··· Entries supplied ···
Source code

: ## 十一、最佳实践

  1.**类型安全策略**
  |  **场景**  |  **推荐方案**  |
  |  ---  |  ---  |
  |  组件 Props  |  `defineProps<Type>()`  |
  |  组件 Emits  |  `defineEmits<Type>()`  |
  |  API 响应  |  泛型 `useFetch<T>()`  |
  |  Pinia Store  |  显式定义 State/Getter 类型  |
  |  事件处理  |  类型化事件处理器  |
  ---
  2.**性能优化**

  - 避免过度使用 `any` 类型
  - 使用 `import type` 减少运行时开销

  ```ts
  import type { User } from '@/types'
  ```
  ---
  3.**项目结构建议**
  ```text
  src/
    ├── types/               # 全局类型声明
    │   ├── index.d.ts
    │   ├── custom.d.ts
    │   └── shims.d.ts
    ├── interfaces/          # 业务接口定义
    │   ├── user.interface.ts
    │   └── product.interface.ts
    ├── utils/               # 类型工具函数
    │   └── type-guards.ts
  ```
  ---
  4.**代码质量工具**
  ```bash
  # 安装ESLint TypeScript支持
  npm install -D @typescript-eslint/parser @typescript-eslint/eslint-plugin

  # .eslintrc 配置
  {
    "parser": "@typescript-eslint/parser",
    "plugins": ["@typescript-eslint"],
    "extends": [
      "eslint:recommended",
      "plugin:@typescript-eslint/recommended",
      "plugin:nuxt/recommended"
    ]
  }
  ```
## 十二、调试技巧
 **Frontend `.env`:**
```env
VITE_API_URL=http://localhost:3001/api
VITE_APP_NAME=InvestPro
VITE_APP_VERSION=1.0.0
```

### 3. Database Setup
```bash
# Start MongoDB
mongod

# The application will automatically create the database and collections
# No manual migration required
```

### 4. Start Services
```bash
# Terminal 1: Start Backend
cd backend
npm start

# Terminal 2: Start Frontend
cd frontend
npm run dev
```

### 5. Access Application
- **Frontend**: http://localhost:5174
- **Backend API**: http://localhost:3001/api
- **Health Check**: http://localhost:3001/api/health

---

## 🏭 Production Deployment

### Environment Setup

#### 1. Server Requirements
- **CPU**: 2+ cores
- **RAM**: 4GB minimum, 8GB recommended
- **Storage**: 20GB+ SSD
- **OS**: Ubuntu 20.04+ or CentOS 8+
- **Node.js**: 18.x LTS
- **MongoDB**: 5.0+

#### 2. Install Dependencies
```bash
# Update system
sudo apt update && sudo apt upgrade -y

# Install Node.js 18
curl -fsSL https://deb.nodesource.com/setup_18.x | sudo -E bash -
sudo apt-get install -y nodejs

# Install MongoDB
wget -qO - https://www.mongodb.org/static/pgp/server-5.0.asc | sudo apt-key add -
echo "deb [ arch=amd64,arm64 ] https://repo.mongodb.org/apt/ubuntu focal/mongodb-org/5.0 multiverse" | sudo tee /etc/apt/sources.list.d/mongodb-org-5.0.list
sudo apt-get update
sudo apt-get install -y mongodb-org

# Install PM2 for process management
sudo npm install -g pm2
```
···
> [Work instruction] All the records above are to be reproduced exactly.

> [Reply]
Source code

: ## 十一、最佳实践

  1.**类型安全策略**
  |  **场景**  |  **推荐方案**  |
  |  ---  |  ---  |
  |  组件 Props  |  `defineProps<Type>()`  |
  |  组件 Emits  |  `defineEmits<Type>()`  |
  |  API 响应  |  泛型 `useFetch<T>()`  |
  |  Pinia Store  |  显式定义 State/Getter 类型  |
  |  事件处理  |  类型化事件处理器  |
  ---
  2.**性能优化**

  - 避免过度使用 `any` 类型
  - 使用 `import type` 减少运行时开销

  ```ts
  import type { User } from '@/types'
  ```
  ---
  3.**项目结构建议**
  ```text
  src/
    ├── types/               # 全局类型声明
    │   ├── index.d.ts
    │   ├── custom.d.ts
    │   └── shims.d.ts
    ├── interfaces/          # 业务接口定义
    │   ├── user.interface.ts
    │   └── product.interface.ts
    ├── utils/               # 类型工具函数
    │   └── type-guards.ts
  ```
  ---
  4.**代码质量工具**
  ```bash
  # 安装ESLint TypeScript支持
  npm install -D @typescript-eslint/parser @typescript-eslint/eslint-plugin

  # .eslintrc 配置
  {
    "parser": "@typescript-eslint/parser",
    "plugins": ["@typescript-eslint"],
    "extends": [
      "eslint:recommended",
      "plugin:@typescript-eslint/recommended",
      "plugin:nuxt/recommended"
    ]
  }
  ```
## 十二、调试技巧
 **Frontend `.env`:**
```env
VITE_API_URL=http://localhost:3001/api
VITE_APP_NAME=InvestPro
VITE_APP_VERSION=1.0.0
```

### 3. Database Setup
```bash
# Start MongoDB
mongod

# The application will automatically create the database and collections
# No manual migration required
```

### 4. Start Services
```bash
# Terminal 1: Start Backend
cd backend
npm start

# Terminal 2: Start Frontend
cd frontend
npm run dev
```

### 5. Access Application
- **Frontend**: http://localhost:5174
- **Backend API**: http://localhost:3001/api
- **Health Check**: http://localhost:3001/api/health

---

## 🏭 Production Deployment

### Environment Setup

#### 1. Server Requirements
- **CPU**: 2+ cores
- **RAM**: 4GB minimum, 8GB recommended
- **Storage**: 20GB+ SSD
- **OS**: Ubuntu 20.04+ or CentOS 8+
- **Node.js**: 18.x LTS
- **MongoDB**: 5.0+

#### 2. Install Dependencies
```bash
# Update system
sudo apt update && sudo apt upgrade -y

# Install Node.js 18
curl -fsSL https://deb.nodesource.com/setup_18.x | sudo -E bash -
sudo apt-get install -y nodejs

# Install MongoDB
wget -qO - https://www.mongodb.org/static/pgp/server-5.0.asc | sudo apt-key add -
echo "deb [ arch=amd64,arm64 ] https://repo.mongodb.org/apt/ubuntu focal/mongodb-org/5.0 multiverse" | sudo tee /etc/apt/sources.list.d/mongodb-org-5.0.list
sudo apt-get update
sudo apt-get install -y mongodb-org

# Install PM2 for process management
sudo npm install -g pm2
```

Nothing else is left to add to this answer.